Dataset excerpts

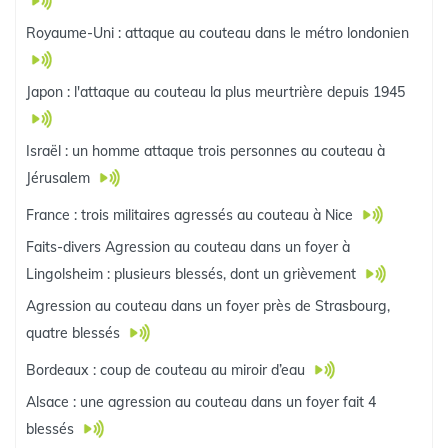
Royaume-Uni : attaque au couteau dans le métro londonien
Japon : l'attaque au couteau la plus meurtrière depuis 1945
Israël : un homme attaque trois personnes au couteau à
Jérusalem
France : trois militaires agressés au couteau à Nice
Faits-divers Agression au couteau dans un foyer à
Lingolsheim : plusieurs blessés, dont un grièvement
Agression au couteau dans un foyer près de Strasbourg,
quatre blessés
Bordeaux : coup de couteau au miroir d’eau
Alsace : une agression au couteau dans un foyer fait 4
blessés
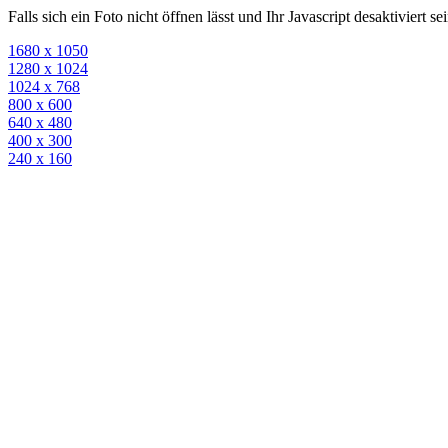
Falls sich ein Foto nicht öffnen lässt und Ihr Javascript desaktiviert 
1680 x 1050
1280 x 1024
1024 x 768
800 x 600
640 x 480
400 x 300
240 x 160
* * *
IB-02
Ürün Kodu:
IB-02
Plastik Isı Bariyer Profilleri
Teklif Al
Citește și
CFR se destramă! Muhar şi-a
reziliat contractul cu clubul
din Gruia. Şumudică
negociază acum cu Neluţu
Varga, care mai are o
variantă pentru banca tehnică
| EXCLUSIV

§ **Job item**:
Return each line of the items above that contains the string "couteau", treating uppercase and lowercase letters as different.

§ **Solution to this task**:
Royaume-Uni : attaque au couteau dans le métro londonien
Japon : l'attaque au couteau la plus meurtrière depuis 1945
Israël : un homme attaque trois personnes au couteau à
France : trois militaires agressés au couteau à Nice
Faits-divers Agression au couteau dans un foyer à
Agression au couteau dans un foyer près de Strasbourg,
Bordeaux : coup de couteau au miroir d’eau
Alsace : une agression au couteau dans un foyer fait 4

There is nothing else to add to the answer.